Prepare Your People for Growth

Posted by: Debbie Self on Thursday, July 9, 2020

Guest Blog Post by Debbie Self, Senior Director of Sales for Walmart - Riviana Foods (originally posted to

When having career discussions about next steps, how many of you were told, “you need to read this book”, or “take a seminar or course?” Books such as “What Got You Here Won’t Get You There,” “The Five Dysfunctions of a Team,” and “Good to Great,” as well as courses like “Dale Carnegie,” are all very useful. However, do you think that is the best way to prepare a person to grow or to be your successor? How much skill can one learn from a book or a course?

I’ve spent many years in the CPG industry with multiple companies and multiple bosses. I, too, had those same discussions. I read books, attended seminars and took multiple leadership courses, and even went back to school to get my MBA. But those weren’t what helped me the most. The most valuable resource to me was one of my managers. He treated me differently than the previous ones and helped me grow and understand what I needed, and what I’d be facing, to get to the next level. He was honest with me, sometimes too honest, but he didn’t sugar coat anything. For that I thank him. Was it hard to hear? Yes, but in the long-run, way more valuable than any book or course.

As I said, he wasn’t like most managers. Most managers give you an annual evaluation, tell you what you did great and soft sell your areas for opportunity. But the best feedback isn’t during the review. It’s daily feedback. Share the “why” you are providing feedback. Give an example and how to improve so your employee can apply it to the next scenario. Feedback is given because the manager is trying to help the individual. It should be beneficial to the employee and said in a way that minimizes someone getting defensive.
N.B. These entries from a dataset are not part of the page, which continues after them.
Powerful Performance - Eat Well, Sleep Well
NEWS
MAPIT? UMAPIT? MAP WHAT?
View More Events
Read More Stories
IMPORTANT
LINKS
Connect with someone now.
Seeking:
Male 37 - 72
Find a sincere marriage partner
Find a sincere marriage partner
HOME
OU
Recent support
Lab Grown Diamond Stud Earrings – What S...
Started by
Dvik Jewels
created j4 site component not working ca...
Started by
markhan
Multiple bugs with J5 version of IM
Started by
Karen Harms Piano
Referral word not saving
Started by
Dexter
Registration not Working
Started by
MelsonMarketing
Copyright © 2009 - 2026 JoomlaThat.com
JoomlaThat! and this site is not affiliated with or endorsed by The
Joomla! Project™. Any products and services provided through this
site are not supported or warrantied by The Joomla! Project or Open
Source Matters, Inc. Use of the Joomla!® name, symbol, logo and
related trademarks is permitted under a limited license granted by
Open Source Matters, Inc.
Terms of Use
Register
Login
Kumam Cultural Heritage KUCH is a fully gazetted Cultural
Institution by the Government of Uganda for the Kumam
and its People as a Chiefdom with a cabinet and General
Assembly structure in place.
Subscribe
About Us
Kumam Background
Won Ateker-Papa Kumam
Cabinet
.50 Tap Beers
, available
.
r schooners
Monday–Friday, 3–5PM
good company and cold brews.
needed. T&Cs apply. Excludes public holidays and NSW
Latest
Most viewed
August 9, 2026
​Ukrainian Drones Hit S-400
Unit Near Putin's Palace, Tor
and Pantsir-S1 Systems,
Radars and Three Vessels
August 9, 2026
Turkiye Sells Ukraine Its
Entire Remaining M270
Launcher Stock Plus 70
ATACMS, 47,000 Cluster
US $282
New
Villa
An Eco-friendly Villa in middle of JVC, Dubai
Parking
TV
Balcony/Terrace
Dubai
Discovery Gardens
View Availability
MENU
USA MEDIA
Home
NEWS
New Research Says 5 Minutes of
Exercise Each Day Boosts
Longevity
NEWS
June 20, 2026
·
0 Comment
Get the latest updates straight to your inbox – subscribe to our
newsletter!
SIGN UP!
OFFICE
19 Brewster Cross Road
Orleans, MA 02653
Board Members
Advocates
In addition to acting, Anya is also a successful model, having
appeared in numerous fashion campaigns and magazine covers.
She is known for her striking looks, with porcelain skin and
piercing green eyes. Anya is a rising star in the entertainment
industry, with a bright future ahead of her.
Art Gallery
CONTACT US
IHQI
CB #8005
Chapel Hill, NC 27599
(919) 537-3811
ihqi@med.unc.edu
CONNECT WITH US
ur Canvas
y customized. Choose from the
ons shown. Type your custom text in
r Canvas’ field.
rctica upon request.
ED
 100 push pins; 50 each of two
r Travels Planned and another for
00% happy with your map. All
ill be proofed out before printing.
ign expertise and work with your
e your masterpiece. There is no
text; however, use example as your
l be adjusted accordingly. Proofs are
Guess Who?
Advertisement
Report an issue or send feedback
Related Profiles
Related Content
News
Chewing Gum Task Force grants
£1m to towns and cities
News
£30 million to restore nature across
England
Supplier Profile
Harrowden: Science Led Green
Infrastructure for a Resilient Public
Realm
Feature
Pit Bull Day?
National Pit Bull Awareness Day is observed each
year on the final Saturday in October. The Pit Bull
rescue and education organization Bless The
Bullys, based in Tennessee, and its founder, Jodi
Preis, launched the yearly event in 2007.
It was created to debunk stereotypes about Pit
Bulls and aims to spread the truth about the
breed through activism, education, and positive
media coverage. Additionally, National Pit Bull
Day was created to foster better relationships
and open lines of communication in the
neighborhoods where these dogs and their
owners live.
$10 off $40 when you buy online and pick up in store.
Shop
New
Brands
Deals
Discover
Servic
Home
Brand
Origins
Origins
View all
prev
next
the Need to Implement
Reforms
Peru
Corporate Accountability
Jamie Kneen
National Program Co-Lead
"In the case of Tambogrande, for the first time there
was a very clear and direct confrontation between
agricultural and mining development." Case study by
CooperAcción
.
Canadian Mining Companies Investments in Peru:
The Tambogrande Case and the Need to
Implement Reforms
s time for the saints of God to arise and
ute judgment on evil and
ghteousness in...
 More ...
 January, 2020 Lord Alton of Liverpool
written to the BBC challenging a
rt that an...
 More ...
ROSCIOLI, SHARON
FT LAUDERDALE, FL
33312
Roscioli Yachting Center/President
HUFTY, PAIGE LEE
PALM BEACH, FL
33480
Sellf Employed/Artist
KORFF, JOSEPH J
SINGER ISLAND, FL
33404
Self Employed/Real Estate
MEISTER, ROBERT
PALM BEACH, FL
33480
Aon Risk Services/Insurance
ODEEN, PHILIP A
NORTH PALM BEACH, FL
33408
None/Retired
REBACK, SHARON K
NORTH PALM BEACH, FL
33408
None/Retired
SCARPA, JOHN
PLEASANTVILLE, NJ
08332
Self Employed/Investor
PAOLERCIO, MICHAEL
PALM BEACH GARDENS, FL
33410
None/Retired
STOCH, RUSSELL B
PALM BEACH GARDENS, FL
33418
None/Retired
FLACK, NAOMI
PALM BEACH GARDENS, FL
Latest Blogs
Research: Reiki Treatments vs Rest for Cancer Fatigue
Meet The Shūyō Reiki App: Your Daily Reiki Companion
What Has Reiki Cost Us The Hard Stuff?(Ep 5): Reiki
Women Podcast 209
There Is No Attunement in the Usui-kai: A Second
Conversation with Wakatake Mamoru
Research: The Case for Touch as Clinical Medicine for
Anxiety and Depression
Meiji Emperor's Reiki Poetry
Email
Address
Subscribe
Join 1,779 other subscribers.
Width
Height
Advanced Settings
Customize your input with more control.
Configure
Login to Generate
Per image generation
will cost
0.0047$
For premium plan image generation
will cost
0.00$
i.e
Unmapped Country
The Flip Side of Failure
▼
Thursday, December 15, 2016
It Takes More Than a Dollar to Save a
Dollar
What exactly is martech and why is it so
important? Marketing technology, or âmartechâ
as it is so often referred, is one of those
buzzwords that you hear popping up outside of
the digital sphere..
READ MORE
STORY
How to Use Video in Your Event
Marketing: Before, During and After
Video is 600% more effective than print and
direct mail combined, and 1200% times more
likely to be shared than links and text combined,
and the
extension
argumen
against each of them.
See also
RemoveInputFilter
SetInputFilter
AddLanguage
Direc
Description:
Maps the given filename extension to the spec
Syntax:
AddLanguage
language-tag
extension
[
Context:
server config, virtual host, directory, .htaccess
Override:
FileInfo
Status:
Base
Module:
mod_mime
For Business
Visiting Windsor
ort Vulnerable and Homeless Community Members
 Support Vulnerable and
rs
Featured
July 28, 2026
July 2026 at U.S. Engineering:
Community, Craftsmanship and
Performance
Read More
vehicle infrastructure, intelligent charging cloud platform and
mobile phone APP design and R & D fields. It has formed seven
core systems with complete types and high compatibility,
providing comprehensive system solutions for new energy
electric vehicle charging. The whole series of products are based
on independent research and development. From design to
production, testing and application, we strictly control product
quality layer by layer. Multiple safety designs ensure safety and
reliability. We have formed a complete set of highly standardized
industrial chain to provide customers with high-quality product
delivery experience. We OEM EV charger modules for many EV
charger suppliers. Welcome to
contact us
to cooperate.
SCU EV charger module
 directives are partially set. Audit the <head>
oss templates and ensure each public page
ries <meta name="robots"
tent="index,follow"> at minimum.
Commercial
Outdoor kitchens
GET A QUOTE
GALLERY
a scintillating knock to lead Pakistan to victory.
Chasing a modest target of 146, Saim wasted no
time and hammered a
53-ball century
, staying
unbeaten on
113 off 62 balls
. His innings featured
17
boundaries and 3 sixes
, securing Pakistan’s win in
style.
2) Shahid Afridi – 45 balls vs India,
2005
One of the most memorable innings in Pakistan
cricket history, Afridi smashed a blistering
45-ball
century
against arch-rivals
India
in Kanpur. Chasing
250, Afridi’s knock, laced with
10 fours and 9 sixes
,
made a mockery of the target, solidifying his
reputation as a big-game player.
All of this sounds right but what many managers do is focus on your current role. They don’t give specific examples of what you could improve upon for your next role, where you’ve met or exceeded expectations, or where you need to improve upon next year. They want to be nice; they don’t want to hurt your feelings, so they focus on the positives. Often times, managers don’t prepare for giving feedback. This could cause the feedback to not sound genuine or to sound forced without providing the employee a good foundation for what the real problem/situation is and without specifics on how to improve.

If you want to be in a leadership role you need to be able to hear the bad with the good. What it will take for you to get to the next level. What it will take for you to be sitting in your manager’s chair. High performers want to hear feedback but it can still sting. How you give that feedback is extremely important. You need to understand your employees’ and how they respond best to feedback. Don’t be afraid to give it. The point of feedback is so your employees can get better at what they’re doing and what will prepare them for their next role.

Consider the following when soliciting and giving feedback:

-Ask your employees what they have to contribute to the team.
-Ask your employees what they want to do and what are their aspirations? Prepare the employees individually based on what they want to do because the feedback will be unique.
-Build trust so the employee knows your feedback comes from a good place. If you do not have trust, the feedback will not be well received (or not received at all).
-Provide continual feedback and coaching throughout the year so there are no surprises when you sit down together to do their annual review.
-Be honest with them. Tell them what they need to work on to get to where they want to go.
-Encourage your team to provide you feedback. Take it how you would wish that person to take it, so you can be a role model.

Recently, I attended a leadership seminar and heard a great speaker who said something about feedback that really resonated with me. She said, “Don’t just be nice, nice is shallow. Be honest, but be kind.”